In the span of just two months, we’ve gone from urging people to not buy or wear masks (and warning face coverings could increase the risk of infection) to threatening to fine and jail those who don’t wear them. Americans, understandably, are confused. And it’s not helping.
This week in Michigan, a Family Dollar security guard was killed after refusing to allow a woman’s daughter into the store because she wasn’t wearing a mask. The guard was enforcing an executive order Gov. Gretchen Whitmer signed two weeks earlier.
While only those people directly involved in the guard’s death are responsible, such confrontations could be avoided if state governors exercised a little humility and acknowledged that CDC recommendations are not gospel and the department’s conclusions (clearly) are not infallible.
Good ideas generally don’t require force. And the truth is, based on an abundance of medical research and the federal government’s own statements and reports, it’s unclear how effective masks are as a preventive measure against COVID-19 transmission.
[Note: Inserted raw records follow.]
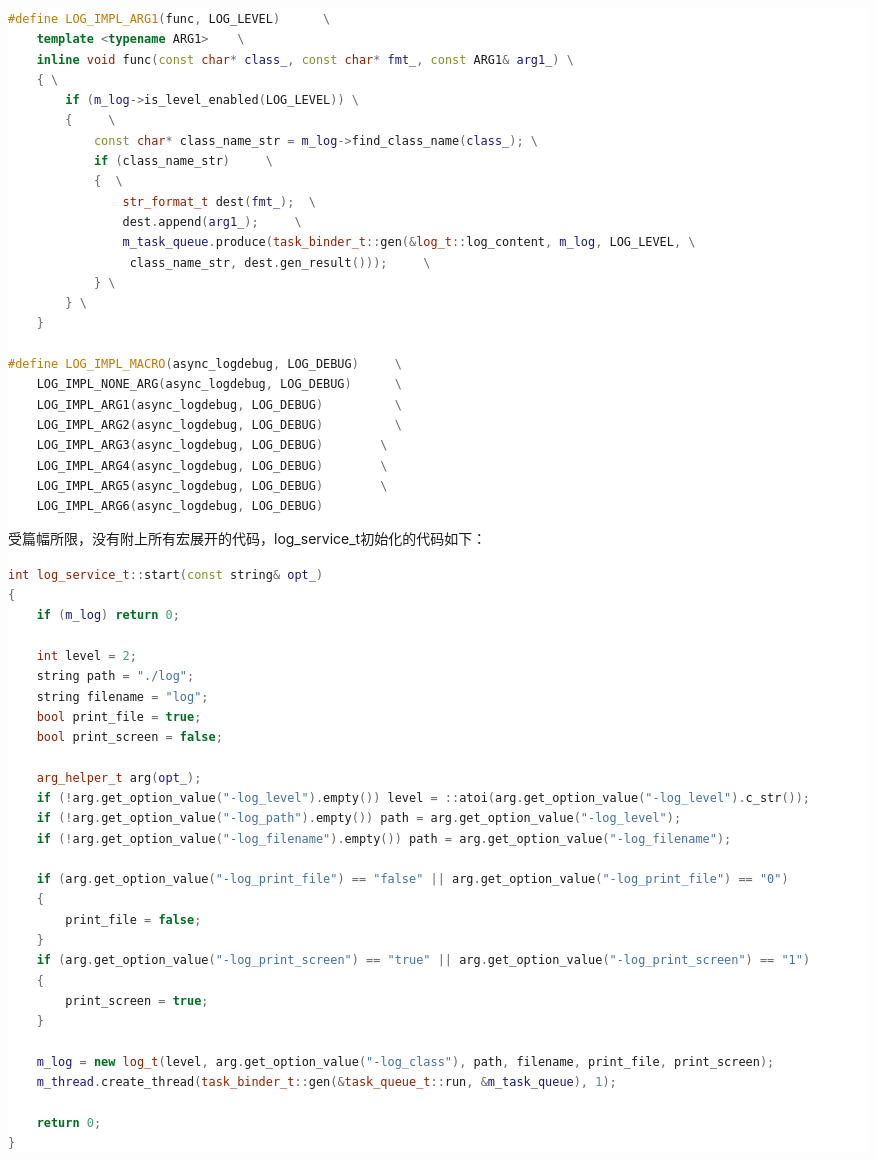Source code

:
 ```cpp
#define LOG_IMPL_ARG1(func, LOG_LEVEL)      \
    template <typename ARG1>    \
    inline void func(const char* class_, const char* fmt_, const ARG1& arg1_) \
    { \
        if (m_log->is_level_enabled(LOG_LEVEL)) \
        {     \
            const char* class_name_str = m_log->find_class_name(class_); \
            if (class_name_str)     \
            {  \
                str_format_t dest(fmt_);  \
                dest.append(arg1_);     \
                m_task_queue.produce(task_binder_t::gen(&log_t::log_content, m_log, LOG_LEVEL, \
                 class_name_str, dest.gen_result()));     \
            } \
        } \
    }

#define LOG_IMPL_MACRO(async_logdebug, LOG_DEBUG)     \
    LOG_IMPL_NONE_ARG(async_logdebug, LOG_DEBUG)      \
    LOG_IMPL_ARG1(async_logdebug, LOG_DEBUG)          \
    LOG_IMPL_ARG2(async_logdebug, LOG_DEBUG)          \
    LOG_IMPL_ARG3(async_logdebug, LOG_DEBUG)        \
    LOG_IMPL_ARG4(async_logdebug, LOG_DEBUG)        \
    LOG_IMPL_ARG5(async_logdebug, LOG_DEBUG)        \
    LOG_IMPL_ARG6(async_logdebug, LOG_DEBUG)
```
受篇幅所限，没有附上所有宏展开的代码，log_service_t初始化的代码如下：

```cpp
int log_service_t::start(const string& opt_)
{
    if (m_log) return 0;

    int level = 2;
    string path = "./log";
    string filename = "log";
    bool print_file = true;
    bool print_screen = false;

    arg_helper_t arg(opt_);
    if (!arg.get_option_value("-log_level").empty()) level = ::atoi(arg.get_option_value("-log_level").c_str());
    if (!arg.get_option_value("-log_path").empty()) path = arg.get_option_value("-log_level");
    if (!arg.get_option_value("-log_filename").empty()) path = arg.get_option_value("-log_filename");

    if (arg.get_option_value("-log_print_file") == "false" || arg.get_option_value("-log_print_file") == "0")
    {
        print_file = false;
    }
    if (arg.get_option_value("-log_print_screen") == "true" || arg.get_option_value("-log_print_screen") == "1")
    {
        print_screen = true;
    }

    m_log = new log_t(level, arg.get_option_value("-log_class"), path, filename, print_file, print_screen);
    m_thread.create_thread(task_binder_t::gen(&task_queue_t::run, &m_task_queue), 1);

    return 0;
}
```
Public health aside, there’s no disputing the psychological impact masks have.
“The coronavirus is coming, and we feel rather helpless,” Dr. William Schaffner, Professor of Preventive Medicine at Vanderbilt University, told CNN in March. “By getting masks and wearing them, we move the locus of control somewhat to ourselves.”
In a sense, the mask craze is largely about managing our fears. As my colleague Sean Malone recently observed, when people are afraid they’re much more willing to accept anything they believe might make them a little safer. Even really bad policies and ideas.
The illusion of safety. It’s a powerful thing. For both humans and governments, it would seem.